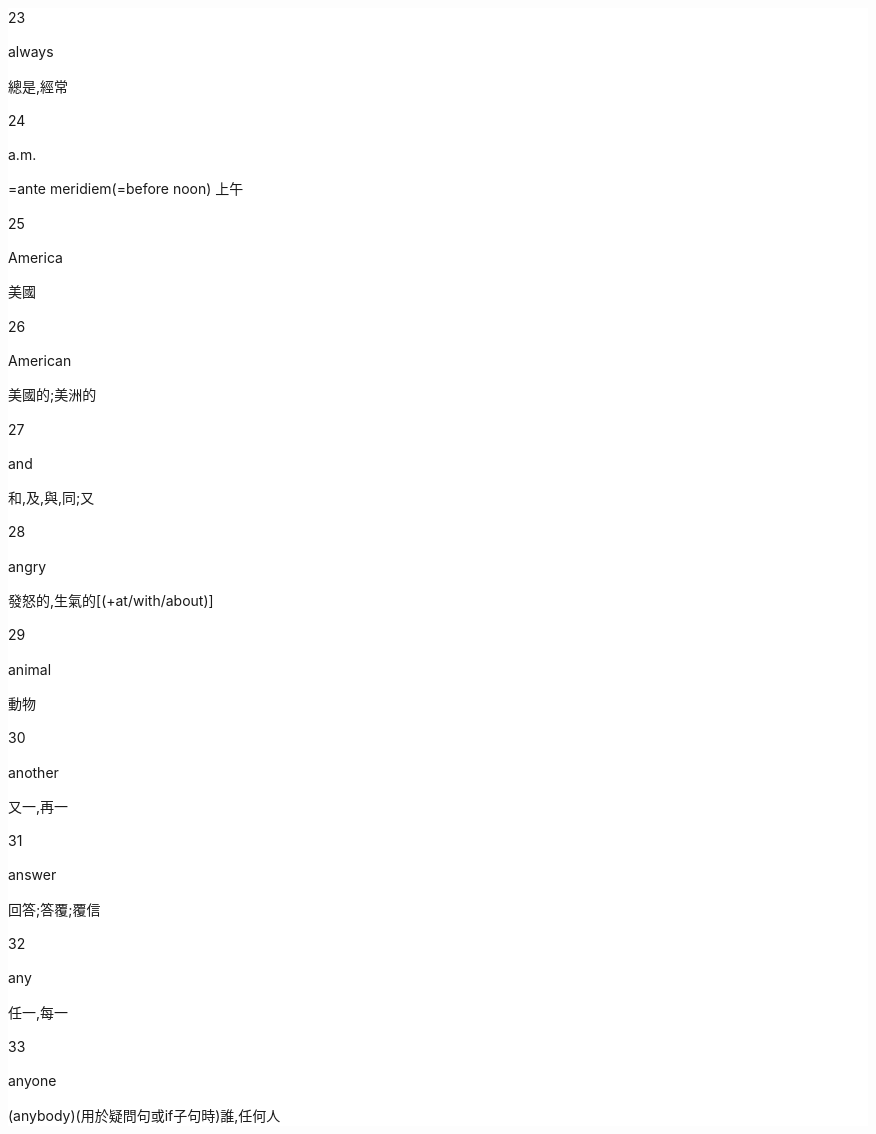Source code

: 23

always

總是,經常

24

a.m.

=ante meridiem(=before noon) 上午

25

America

美國

26

American

美國的;美洲的

27

and

和,及,與,同;又

28

angry

發怒的,生氣的[(+at/with/about)]

29

animal

動物

30

another

又一,再一

31

answer

回答;答覆;覆信

32

any

任一,每一

33

anyone

(anybody)(用於疑問句或if子句時)誰,任何人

- What to do -
Convert every line of the items above into a Markdown table with the columns Row and Line. Number each non-blank line in order, skip the blank lines, and leave the pictures out.

- Exercise answer -
| Row | Line |
|---|---|
| 1 | Source code |
| 2 | : 23 |
| 3 | always |
| 4 | 總是,經常 |
| 5 | 24 |
| 6 | a.m. |
| 7 | =ante meridiem(=before noon) 上午 |
| 8 | 25 |
| 9 | America |
| 10 | 美國 |
| 11 | 26 |
| 12 | American |
| 13 | 美國的;美洲的 |
| 14 | 27 |
| 15 | and |
| 16 | 和,及,與,同;又 |
| 17 | 28 |
| 18 | angry |
| 19 | 發怒的,生氣的[(+at/with/about)] |
| 20 | 29 |
| 21 | animal |
| 22 | 動物 |
| 23 | 30 |
| 24 | another |
| 25 | 又一,再一 |
| 26 | 31 |
| 27 | answer |
| 28 | 回答;答覆;覆信 |
| 29 | 32 |
| 30 | any |
| 31 | 任一,每一 |
| 32 | 33 |
| 33 | anyone |
| 34 | (anybody)(用於疑問句或if子句時)誰,任何人 |